Fighting Corruption

Editorial

In a comment on the 10th edition of the Global Corruption Barometer (GCB) – Africa in July 2019, Transparency International addressed the issue of corruption in Mauritius — ‘Is Mauritius at a tipping point in the fight against corruption?’ – wherein it highlights the general perception of Mauritians that it is ‘institutions and groups like parliamentarians, the police’ etc., who are seen as corrupt, ‘given recent scandals and issues with corruption, impunity and nepotism’. Further, it adds that according to the same barometer report 60% of Mauritians think that corruption is on the rise and the government is doing a bad job of tackling it.

Although the report notes that in the previous 12 months only about 5% Mauritians had to pay a bribe to access public services such as health and education, as a result of ICAC’s driving ‘systemic change that drastically reduced bribery rates in government institutions’, it says that ‘the national anti-corruption strategy (…) did not rid Mauritius of nepotism and cronyism. It is common for public sector positions to be filled through political connections rather than ability — many top public officials are relatives of ministers’. It also refers to the resignation of Justice Minister Ravi Yerrigadoo ‘in connection with money laundering’, of ‘then President Ameenah Gurib Fakim ‘after a US$27,000 spending spree’ with the credit card of an ‘NGO funded by a notorious Angolan businessman who had acquired a Mauritian investment banking licence shortly after laws had been conveniently changed to make this easier to do’. The report highlights that ‘these scandals – which were followed by resignations rather than prison sentences – may be reasons why Mauritians feel that unchecked corruption is on the rise’.

No wonder therefore that the report notes further that if ‘Mauritians benefit from some integrity in public institutions and some very effective anti-corruption strategies, but they are right to worry that corruption is rising and that those in power aren’t serious about tackling it’. On this score, the record of ICAC leaves much to be desired. Its inexplicable turnaround in the MedPoint case has thrown doubt on its will to deal with corruption, as much as the list of affairs where it is yet to be known where its inquiries stand, such as the Dufry scandal (2015); the Alvaro Sobrinho scandal (2018); the Sugar Insurance Fund Board’s highly excessive overpayment of land v/s valuation scandal (2018); the Choomka affair (2017); the Yerrigadoo/Bet 365 scandal (2018); the Glen Agliotti affair (2019), and finally the Serenity Gate/Film Rebate Scheme scandal (2019).

The actual list is too long to compile. But all these pending inquiries highlight the absence of a credible and respected investigative agency capable of handling white collar crime (financial scams and frauds, massive and complex corruption cases, money-laundering of the proceeds of drug, gambling or other illicit money sources…) independently of political proximity. We need not document here the perversion of Public Procurement procedures through various means well known it seems by marauding top echelons in major purchasing Ministries as the most recent CEB corruption scandal points to.

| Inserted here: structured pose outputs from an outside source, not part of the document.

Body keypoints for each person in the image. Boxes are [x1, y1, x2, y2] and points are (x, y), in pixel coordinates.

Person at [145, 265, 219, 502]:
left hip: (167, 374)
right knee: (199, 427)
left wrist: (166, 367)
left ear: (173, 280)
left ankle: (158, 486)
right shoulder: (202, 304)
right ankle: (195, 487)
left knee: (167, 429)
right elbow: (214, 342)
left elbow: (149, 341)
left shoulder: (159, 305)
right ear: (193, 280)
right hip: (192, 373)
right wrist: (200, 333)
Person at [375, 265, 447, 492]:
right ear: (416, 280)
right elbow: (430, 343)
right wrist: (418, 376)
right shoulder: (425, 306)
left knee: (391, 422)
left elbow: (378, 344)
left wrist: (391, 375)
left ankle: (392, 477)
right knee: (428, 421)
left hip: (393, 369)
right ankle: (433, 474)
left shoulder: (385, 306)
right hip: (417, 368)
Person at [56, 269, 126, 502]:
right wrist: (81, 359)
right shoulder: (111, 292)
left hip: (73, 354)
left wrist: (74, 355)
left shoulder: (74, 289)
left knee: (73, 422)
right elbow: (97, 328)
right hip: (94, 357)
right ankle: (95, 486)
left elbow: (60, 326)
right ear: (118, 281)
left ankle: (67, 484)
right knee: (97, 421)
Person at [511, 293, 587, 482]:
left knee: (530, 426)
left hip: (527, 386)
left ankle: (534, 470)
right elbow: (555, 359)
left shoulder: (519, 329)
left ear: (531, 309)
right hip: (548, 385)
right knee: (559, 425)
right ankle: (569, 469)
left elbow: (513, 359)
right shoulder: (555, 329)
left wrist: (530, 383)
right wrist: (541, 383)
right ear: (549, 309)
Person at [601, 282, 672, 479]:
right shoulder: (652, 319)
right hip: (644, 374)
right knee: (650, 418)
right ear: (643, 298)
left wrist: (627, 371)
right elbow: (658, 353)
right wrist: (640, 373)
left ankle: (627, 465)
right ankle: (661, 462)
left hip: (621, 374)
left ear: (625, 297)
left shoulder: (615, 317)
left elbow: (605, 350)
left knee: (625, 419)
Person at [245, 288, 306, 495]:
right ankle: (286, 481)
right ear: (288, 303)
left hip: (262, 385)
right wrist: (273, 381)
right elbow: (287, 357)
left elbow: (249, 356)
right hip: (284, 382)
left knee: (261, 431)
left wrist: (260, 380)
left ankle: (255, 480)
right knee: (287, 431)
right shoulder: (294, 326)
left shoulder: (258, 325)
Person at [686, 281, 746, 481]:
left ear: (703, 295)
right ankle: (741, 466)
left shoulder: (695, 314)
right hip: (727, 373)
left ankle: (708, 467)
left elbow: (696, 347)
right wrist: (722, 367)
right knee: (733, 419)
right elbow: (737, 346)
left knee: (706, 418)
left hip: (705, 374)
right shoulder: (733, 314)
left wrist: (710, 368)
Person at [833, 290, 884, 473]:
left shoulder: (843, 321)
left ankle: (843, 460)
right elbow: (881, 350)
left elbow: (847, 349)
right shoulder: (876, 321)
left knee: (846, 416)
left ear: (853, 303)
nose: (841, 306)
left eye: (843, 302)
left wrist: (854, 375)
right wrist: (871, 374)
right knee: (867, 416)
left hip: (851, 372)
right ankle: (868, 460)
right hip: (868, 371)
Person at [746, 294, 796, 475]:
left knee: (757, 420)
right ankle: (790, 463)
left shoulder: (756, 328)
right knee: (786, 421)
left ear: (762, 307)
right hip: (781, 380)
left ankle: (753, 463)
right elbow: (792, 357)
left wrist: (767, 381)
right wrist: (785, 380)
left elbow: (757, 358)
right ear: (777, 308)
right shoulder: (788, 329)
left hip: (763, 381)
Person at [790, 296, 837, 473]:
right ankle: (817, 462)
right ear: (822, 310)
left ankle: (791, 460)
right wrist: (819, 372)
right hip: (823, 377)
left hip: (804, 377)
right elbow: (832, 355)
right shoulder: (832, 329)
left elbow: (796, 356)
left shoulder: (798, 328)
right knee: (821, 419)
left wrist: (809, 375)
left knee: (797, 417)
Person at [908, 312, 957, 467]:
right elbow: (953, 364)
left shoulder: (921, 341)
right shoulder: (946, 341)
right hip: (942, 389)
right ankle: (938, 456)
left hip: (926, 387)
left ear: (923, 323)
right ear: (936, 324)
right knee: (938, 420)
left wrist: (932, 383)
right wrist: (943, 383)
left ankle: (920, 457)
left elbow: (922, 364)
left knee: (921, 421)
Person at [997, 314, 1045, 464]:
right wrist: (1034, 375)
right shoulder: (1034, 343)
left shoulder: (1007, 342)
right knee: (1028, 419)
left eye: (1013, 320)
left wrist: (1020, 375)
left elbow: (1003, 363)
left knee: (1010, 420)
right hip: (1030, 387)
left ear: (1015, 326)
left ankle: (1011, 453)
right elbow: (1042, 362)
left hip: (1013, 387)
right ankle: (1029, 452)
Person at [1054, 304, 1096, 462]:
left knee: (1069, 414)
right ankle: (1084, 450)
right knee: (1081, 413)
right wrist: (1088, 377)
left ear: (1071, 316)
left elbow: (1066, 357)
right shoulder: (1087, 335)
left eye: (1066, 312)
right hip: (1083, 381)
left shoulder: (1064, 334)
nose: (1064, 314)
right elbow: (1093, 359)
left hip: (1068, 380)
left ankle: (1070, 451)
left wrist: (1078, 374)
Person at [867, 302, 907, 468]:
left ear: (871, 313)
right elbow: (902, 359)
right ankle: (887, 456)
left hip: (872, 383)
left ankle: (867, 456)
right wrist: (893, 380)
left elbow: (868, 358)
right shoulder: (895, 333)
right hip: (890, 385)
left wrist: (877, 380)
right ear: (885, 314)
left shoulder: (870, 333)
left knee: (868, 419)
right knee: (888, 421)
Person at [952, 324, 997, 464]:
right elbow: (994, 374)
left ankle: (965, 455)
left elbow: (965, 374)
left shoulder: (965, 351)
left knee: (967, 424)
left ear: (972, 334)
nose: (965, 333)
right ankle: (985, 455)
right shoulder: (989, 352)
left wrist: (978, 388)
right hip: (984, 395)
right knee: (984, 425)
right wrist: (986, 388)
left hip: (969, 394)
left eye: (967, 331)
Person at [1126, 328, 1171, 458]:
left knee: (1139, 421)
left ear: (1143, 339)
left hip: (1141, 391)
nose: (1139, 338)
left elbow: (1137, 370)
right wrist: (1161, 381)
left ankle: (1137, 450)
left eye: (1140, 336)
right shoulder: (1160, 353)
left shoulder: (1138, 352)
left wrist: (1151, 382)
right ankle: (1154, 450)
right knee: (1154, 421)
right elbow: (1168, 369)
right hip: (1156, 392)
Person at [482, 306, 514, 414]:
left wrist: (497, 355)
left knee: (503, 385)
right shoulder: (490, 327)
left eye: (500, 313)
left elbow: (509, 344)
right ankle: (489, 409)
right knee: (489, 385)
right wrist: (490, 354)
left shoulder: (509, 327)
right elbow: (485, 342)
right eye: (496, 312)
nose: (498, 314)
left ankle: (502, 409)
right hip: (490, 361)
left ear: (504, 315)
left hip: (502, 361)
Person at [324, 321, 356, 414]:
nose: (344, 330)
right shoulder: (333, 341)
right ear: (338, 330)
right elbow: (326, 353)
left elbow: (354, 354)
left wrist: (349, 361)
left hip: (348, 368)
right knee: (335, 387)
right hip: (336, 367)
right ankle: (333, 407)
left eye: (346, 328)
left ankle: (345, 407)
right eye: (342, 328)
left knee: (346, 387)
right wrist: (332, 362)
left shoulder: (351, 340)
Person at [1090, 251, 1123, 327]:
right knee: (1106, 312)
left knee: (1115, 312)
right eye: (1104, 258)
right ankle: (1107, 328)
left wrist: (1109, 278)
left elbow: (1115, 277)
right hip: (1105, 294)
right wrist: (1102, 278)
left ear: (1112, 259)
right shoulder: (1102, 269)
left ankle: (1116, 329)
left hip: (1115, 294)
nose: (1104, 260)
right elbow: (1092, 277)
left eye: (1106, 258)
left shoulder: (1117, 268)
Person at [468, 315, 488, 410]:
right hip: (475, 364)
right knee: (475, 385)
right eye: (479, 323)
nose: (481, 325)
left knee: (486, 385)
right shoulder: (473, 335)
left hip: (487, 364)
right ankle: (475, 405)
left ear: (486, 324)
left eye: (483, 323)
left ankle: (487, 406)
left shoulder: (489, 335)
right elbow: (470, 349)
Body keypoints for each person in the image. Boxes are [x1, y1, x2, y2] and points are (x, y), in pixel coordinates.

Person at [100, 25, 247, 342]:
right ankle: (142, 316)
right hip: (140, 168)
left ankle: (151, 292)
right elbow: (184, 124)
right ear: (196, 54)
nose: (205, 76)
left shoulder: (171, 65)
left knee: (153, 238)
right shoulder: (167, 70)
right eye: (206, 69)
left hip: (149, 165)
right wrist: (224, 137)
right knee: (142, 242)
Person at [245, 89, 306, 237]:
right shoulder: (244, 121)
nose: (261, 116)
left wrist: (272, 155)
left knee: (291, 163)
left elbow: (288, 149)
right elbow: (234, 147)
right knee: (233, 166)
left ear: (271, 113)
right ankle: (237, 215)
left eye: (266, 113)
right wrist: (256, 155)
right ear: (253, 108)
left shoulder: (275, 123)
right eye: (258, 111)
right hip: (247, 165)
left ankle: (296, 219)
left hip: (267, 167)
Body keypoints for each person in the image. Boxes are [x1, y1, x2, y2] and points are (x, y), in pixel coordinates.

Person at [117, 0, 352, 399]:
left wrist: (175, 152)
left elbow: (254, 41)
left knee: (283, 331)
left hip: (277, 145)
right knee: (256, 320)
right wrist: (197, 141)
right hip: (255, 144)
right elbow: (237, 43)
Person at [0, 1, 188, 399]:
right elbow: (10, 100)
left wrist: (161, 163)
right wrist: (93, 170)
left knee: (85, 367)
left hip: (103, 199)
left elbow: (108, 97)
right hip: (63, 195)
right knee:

We need not recall either the absence of concrete results in many high-profile drug importation enquiries, nor the major cases where no inquiry has even been felt necessary (high-risk loans at the State Bank of Mauritius, or high-voltage financial losses of the national carrier) and the general absence of any prosecutions, still less sanctions, in all the aired high profile cases of white-collar crimes.

The alternative to sending a case to ICAC is the setting up of a commission of enquiry. Unfortunately terms and time-frame can be very loose and its mandate to make findings and recommendations are immediately challenged and contested by protagonists in long drawn out court battles. More often than not embarrassing Commissions are simply left to wither away or their recommendations simply set aside and no remedial actions initiated, let alone judiciary proceedings initiated or convictions made.

Will the St Louis scandal prove to be yet another pointless and an utter waste of time and resources at a time when we are desperately trying to get out of the announced EU blacklist of seriously deficient financial jurisdictions and when all funding agencies will be scrutinising our response to what appears to be a clear-cut case of massive corruption involving a “complot” at our administrative levels to thwart the public procurement process?